6.2. Le Sezioni Unite hanno, quindi, precisato che “la carenza dello specifico interesse indicato dalla norma determina l’inammissibilità dell’impugnazione “diretta” o “anticipata”, senza con ciò comprimere o impedire la tutela “successiva”, che può esplicarsi (anche) nelle forme delle opposizioni esecutive (necessariamente, dopo che un’esecuzione forzata sia stata quantomeno minacciata)” (così in Cass., Sez. 3, n. 3812 del 08/02/2023, Rv. 667177 – 01).

7. La Corte costituzionale si è espressa sulla legittimità del citato art. 3-bis D.L. cit. sostenendo che eventuali modifiche al sistema in esso previsto spetterebbero ad un intervento del Legislatore e che, pertanto, le questioni di incostituzionalità relative alla non impugnabilità diretta dell’estratto di ruolo al di fuori delle ipotesi da essa previste, sono inammissibili (Corte Cost., sentenza n. 190 del 17 ottobre 2023 nonché ordinanza n. 81 del 5 marzo 2024).
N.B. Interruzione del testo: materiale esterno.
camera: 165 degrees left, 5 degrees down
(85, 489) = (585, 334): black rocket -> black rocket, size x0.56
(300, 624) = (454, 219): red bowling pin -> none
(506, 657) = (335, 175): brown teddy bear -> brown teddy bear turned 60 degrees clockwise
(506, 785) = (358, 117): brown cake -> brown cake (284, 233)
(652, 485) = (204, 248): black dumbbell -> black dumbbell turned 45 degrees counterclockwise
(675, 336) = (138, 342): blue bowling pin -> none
8. Ne consegue che il caso in esame, in cui non viene in rilievo alcuna delle ipotesi di azione “diretta” di cui alla seconda parte del comma 4-bis dell’art. 12 del D.P.R. n. 602 del 1973, rientra a pieno titolo nel divieto di impugnazione dell’estratto di ruolo con conseguente inammissibilità dell’originario ricorso del contribuente per difetto di interesse all’impugnazione, che va dichiarato ai sensi dell’art. 384, secondo comma, cod. proc. civ., in accoglimento del primo motivo di ricorso.
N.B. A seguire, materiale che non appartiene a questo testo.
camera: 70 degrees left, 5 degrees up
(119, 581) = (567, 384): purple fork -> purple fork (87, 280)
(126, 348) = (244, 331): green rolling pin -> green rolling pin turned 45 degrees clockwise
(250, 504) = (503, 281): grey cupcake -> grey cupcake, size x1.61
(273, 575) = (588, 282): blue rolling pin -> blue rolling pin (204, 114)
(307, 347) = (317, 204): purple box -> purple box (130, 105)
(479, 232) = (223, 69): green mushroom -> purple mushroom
9. In applicazione del principio della soccombenza, la società intimata dev’esser condannata al pagamento delle spese del presente giudizio di legittimità, liquidate come in dispositivo, mentre vanno compensate le spese dei gradi di merito.

 

P.Q.M.

accoglie il primo motivo di ricorso e, decidendo nel merito, dichiara inammissibile l’originario ricorso del contribuente.

Condanna la società contribuente al pagamento in favore della ricorrente delle spese del presente giudizio di legittimità che liquida in Euro 5.800,00 per compensi, oltre spese prenotate a debito. Compensa le spese dei gradi di merito.

Così deciso in Roma il 13 settembre 2024.

Depositata in Cancelleria il 4 ottobre 2024.